Photo d'un demi de blonde avec trois parts carrés de pizza

Mais, patatras arrivée en gare : le départ de mon train se trouve dans la gare TGV ! Franchement, ces gares excentrées devraient avoir des noms éloignées de celles du centre-ville. Bref.

Donc là, je m’effondre sur le parvis de la gare, pleurs, idées noires et, bien sûr, sans mouchoir. Un vrai drama.

Irrationnel et disproportionné ? Eh ! Oui…

Je passe les détails et l’heure ridicule au possible qui a suivi, à part pour dire que j’ai réussi à obtenir une place chère dans un blablacar et, parce que sinon ce n’était pas drôle, ma place se trouvait juste devant deux gars s’échangeant des conseils de pickup artists.

***

Tout ce qui m’est arrivé est commun : la difficulté de fermer son sac, trouver le bon équilibre et les erreurs de gare. Mais, dans ma tête, tout était de ma faute car je me trouvais tellement nulle que je ne méritais pas d’y arriver et que de toute façon tout moment positif serait contre-balancé par un truc horrible (oui oui…).
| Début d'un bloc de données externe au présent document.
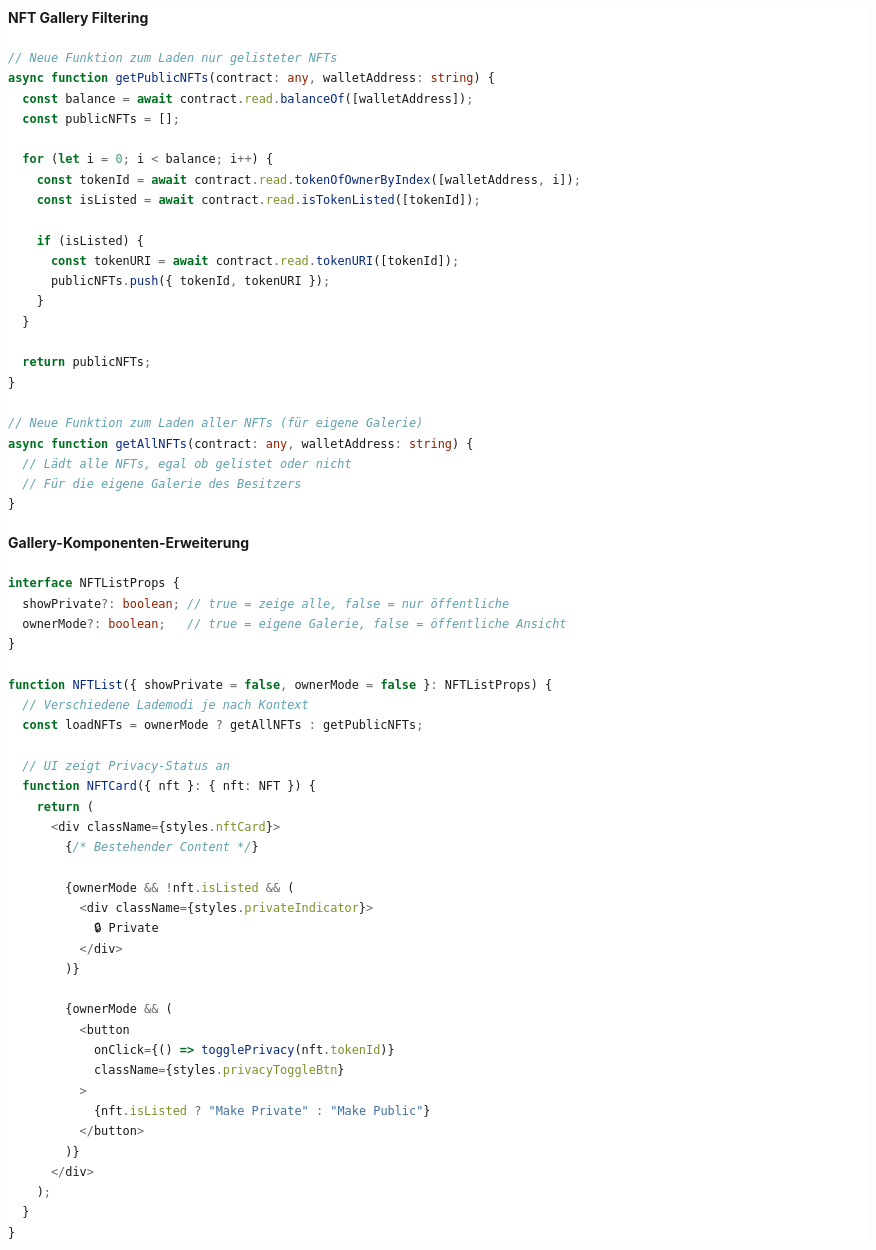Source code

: #### NFT Gallery Filtering
```typescript
// Neue Funktion zum Laden nur gelisteter NFTs
async function getPublicNFTs(contract: any, walletAddress: string) {
  const balance = await contract.read.balanceOf([walletAddress]);
  const publicNFTs = [];
  
  for (let i = 0; i < balance; i++) {
    const tokenId = await contract.read.tokenOfOwnerByIndex([walletAddress, i]);
    const isListed = await contract.read.isTokenListed([tokenId]);
    
    if (isListed) {
      const tokenURI = await contract.read.tokenURI([tokenId]);
      publicNFTs.push({ tokenId, tokenURI });
    }
  }
  
  return publicNFTs;
}

// Neue Funktion zum Laden aller NFTs (für eigene Galerie)
async function getAllNFTs(contract: any, walletAddress: string) {
  // Lädt alle NFTs, egal ob gelistet oder nicht
  // Für die eigene Galerie des Besitzers
}
```

#### Gallery-Komponenten-Erweiterung
```typescript
interface NFTListProps {
  showPrivate?: boolean; // true = zeige alle, false = nur öffentliche
  ownerMode?: boolean;   // true = eigene Galerie, false = öffentliche Ansicht
}

function NFTList({ showPrivate = false, ownerMode = false }: NFTListProps) {
  // Verschiedene Lademodi je nach Kontext
  const loadNFTs = ownerMode ? getAllNFTs : getPublicNFTs;
  
  // UI zeigt Privacy-Status an
  function NFTCard({ nft }: { nft: NFT }) {
    return (
      <div className={styles.nftCard}>
        {/* Bestehender Content */}
        
        {ownerMode && !nft.isListed && (
          <div className={styles.privateIndicator}>
            🔒 Private
          </div>
        )}
        
        {ownerMode && (
          <button 
            onClick={() => togglePrivacy(nft.tokenId)}
            className={styles.privacyToggleBtn}
          >
            {nft.isListed ? "Make Private" : "Make Public"}
          </button>
        )}
      </div>
    );
  }
}
```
Et dans ce cas, à quoi bon ?

C’est faux, bien sûr, mais je n’arrivais pas à relativiser et c’est encore difficile de le faire maintenant.

***

En conclusion, une randonnée bof avec une variation très importante d’humeur ayant un réel impact sur mes journées, des milliers de chenilles, mais aussi avec des choses positives : Millau, La Couvertoirade, le musée archéologique de L’Hospitalet-du-Larzac et Montpellier.

Si vous passez dans ce coin du Larzac, je vous conseille la voiture et, surtout, arrêtez vous au musée de L’Hospitalet-du-Larzac (encore plus si vous avez des enfants rêvant d’être archéologues).